TASK GOAL:
Leaving the pictures aside, transcribe only and exactly the lines from the one with "Point at a mitochondrion" through the end of the entries, both included.
--- GIVEN INFORMATION Enclosed Below ---
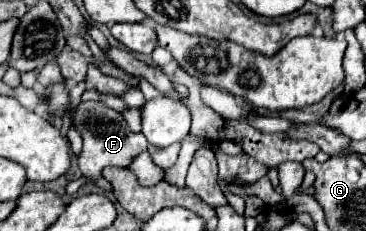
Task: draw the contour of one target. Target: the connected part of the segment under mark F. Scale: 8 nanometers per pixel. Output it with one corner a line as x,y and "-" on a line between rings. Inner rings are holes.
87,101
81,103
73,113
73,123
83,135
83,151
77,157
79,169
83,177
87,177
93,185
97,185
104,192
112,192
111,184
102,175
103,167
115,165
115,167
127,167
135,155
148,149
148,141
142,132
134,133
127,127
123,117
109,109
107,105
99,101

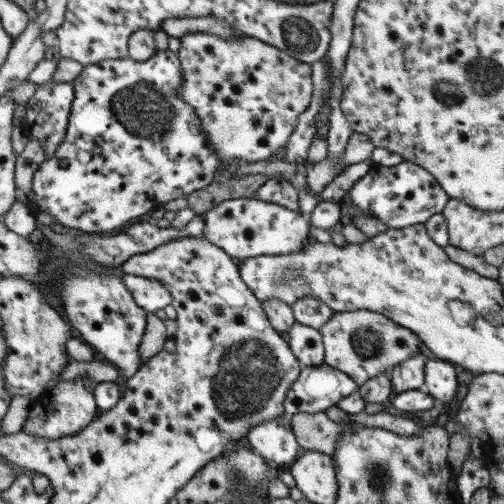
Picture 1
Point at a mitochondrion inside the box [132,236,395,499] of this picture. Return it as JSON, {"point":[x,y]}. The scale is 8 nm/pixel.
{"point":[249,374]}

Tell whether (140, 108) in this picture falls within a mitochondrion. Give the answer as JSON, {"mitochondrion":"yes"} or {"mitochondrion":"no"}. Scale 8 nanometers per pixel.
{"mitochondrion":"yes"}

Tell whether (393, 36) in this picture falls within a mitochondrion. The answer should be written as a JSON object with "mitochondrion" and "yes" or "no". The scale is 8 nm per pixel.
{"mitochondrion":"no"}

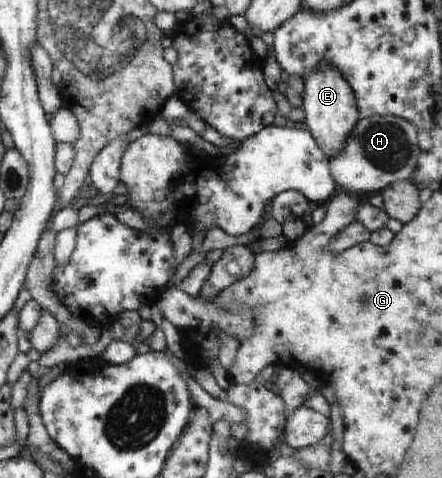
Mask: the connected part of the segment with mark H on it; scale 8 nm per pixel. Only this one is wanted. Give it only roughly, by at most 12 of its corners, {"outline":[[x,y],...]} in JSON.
--- End of Enclosed GIVEN INFORMATION ---
ANSWER AREA:
Point at a mitochondrion inside the box [132,236,395,499] of this picture. Return it as JSON, {"point":[x,y]}. The scale is 8 nm/pixel.
{"point":[249,374]}

Tell whether (140, 108) in this picture falls within a mitochondrion. Give the answer as JSON, {"mitochondrion":"yes"} or {"mitochondrion":"no"}. Scale 8 nanometers per pixel.
{"mitochondrion":"yes"}

Tell whether (393, 36) in this picture falls within a mitochondrion. The answer should be written as a JSON object with "mitochondrion" and "yes" or "no". The scale is 8 nm per pixel.
{"mitochondrion":"no"}

Mask: the connected part of the segment with mark H on it; scale 8 nm per pixel. Only this one is wanted. Give it only roughly, by at most 12 of its corners, {"outline":[[x,y],...]} in JSON.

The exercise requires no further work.